→ EXTRACT PROVIDED:
— begin —
What ensures this level of safety and reliability is, in fact, the programmer's careful attention. When I explained how we can use passing by reference or passing by value, I highlighted the pros and cons of each approach. But here, it's much simpler. The very declaration of a function or procedure makes this clear and evident.

There is a second key detail to consider. It concerns the fact that:

Any array declared as a parameter of a function or procedure must ALWAYS be dynamic.

With these two principles applied, you will be able to create any type of implementation in MQL5 that involves arrays. Often, it is more practical and appropriate to perform computations within functions or procedures rather than placing code inline.

Note: For those unfamiliar with the term "inline code," it refers to the practice where the programmer does not use functions or procedures in the application. Instead, they create a series of routines, one after another, like following a long recipe. Although there are rare scenarios where this approach might be feasible, it does happen. The main characteristic of such code is the complete absence of functions or procedures in the implementation.

Now, let's return to our main topic: how to use arrays as parameters in functions and procedures. Despite the apparent simplicity of this process, you, dear reader, should not become less careful and assume that everything is simple and risk-free.

In fact, there are certain nuances that only become clear when we put things into practice. The theory may seem neat, requiring us to understand only a few concepts. However, in practice, things can get tricky and occasionally bite back before we manage to overcome them. So, let's start by seeing how things actually work in practice. Let's begin with the code shown below.

01. //+------------------------------------------------------------------+
02. #property copyright "Daniel Jose"
03. //+------------------------------------------------------------------+
04. void OnStart(void)
05. {
06.     const char Infos[]  = {2, 3, 3, 5, 8};
07. 
08.     Print("Based on the values:");
09.     ArrayPrint(Infos);
10.     PrintFormat("There are %d possibilities.", Possibilities(Infos));
11. }
12. //+------------------------------------------------------------------+
13. ushort Possibilities(const uchar &arg[])
14. {
15.     ushort info = 0;
16. 
17.     for (uchar c = 0; c < arg.Size(); c++)
18.         info = (c ? info * arg[c] : arg[c]);
19. 
20.     return info;
21. }
22. //+------------------------------------------------------------------+

Code 01

When code 05 is executed, you will see the result as shown in the image below.

Figure 01

What you're seeing in Figure 01 could be generated in many different ways. The method used in code 01 is purely for educational purposes. The goal here is precisely to explain what's happening in that output, to demonstrate how we can pass an array into a function or procedure.
— end —
→ SUPPLIED DATA:
— begin —
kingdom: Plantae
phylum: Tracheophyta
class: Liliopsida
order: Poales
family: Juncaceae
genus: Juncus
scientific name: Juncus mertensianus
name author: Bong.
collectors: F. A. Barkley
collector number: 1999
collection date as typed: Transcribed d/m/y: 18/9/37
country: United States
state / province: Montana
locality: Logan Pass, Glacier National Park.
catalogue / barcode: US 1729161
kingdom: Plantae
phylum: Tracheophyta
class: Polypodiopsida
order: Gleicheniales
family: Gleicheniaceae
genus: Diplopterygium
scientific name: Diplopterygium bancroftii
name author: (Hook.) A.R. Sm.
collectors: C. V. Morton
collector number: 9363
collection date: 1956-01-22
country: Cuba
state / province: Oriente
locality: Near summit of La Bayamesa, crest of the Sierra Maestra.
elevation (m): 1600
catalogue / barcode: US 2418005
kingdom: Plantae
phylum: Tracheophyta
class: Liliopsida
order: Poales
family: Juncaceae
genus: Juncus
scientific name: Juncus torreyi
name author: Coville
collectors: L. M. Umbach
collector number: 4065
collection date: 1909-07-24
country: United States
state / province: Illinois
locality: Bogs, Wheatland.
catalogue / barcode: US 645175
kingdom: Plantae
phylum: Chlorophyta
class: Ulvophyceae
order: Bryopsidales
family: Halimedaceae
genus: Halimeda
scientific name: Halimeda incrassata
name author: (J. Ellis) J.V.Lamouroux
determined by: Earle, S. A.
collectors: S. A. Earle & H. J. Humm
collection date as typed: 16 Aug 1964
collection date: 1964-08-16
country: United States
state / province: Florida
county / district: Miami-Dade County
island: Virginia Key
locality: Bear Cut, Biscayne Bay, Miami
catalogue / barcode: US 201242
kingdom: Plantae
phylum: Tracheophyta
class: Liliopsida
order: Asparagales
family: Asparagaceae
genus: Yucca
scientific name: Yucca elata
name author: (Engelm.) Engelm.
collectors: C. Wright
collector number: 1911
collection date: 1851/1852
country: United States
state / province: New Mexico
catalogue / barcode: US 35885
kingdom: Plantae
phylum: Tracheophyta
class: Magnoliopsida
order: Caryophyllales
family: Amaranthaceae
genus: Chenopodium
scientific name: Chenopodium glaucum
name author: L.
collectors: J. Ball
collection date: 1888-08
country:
— end —
→ JOBS:
A - Answer these questions about the text on passing arrays in MQL5:
(i) What must any array declared as a parameter of a function or procedure always be?
(ii) What is the main characteristic of inline code?
(iii) Which values does the array Infos hold in Code 01?
B - Pick up the text on passing arrays in MQL5 after its last sentence and carry it on.
The records have nothing to do with any of this.

→ EXPECTED OUTPUTS:
A -
(i) It must always be dynamic.
(ii) Functions or procedures are completely absent from the implementation.
(iii) 2, 3, 3, 5 and 8.

B -
So, let's break down what's going on here. I'll highlight only the parts that I consider not yet covered in any of the previous articles. Let's dive into the highlights, starting with line six. Although we're using a static array there, this is done merely to simplify the code. We could have used a dynamic array in that line, and nothing would change in terms of functionality. The actual goal is to pass the values into the function declared at line thirteen. So, anything that happens before line ten in code 01 doesn't affect how the array is passed. Well, as long as the function is declared as shown in line thirteen.

Now, pay close attention to what will be explained here, dear reader. In previous articles, we've seen that an array declared as constant MUST be initialized in the declaration itself. This is done to avoid compilation errors. However, look carefully at line thirteen. There, we're declaring an array as constant. Yet, the compiler still generates the executable.

Why is it allowed to declare it this way here, while it wouldn't work in line six? The reason is that in line thirteen, unlike line six, the array is being declared not as a variable but as a parameter. And as mentioned earlier in this topic, every array must be passed by reference. And that's exactly what's happening here.

A point that some of you, especially those new to programming, might be incorrectly thinking that the array declared in line thirteen is NOT DECLARED as constant because of the array in line six. One has nothing to do with the other. You could even declare and initialize the array in line six as fully dynamic. However, this wouldn't change the declaration in line thirteen because the context and purpose are completely different.

There's another detail in code 01 that, in my view, deserves to be highlighted again here, though it's been mentioned before. The issue relates to the test value in line seventeen. There, we use arg.Size(). This is allowed and perfectly valid, as the result is the same as if we had used the ArraySize function. In either case, the check would be performed in the same manner. As a homework assignment, try replacing arg.Size() with ArraySize to better understand how the code would be implemented in practice.

Great, I believe this initial overview has been relatively pleasant and enjoyable, giving you an idea of how to implement code to pass an array whether to a function or a procedure. The method of working with and declaring the array as a parameter in this specific context would not change. Only the purpose might differ.

This was the easy part. Now we can move on to something a bit more complex. However, to allow you to study each topic carefully, we'll cover these new complex things in a new section.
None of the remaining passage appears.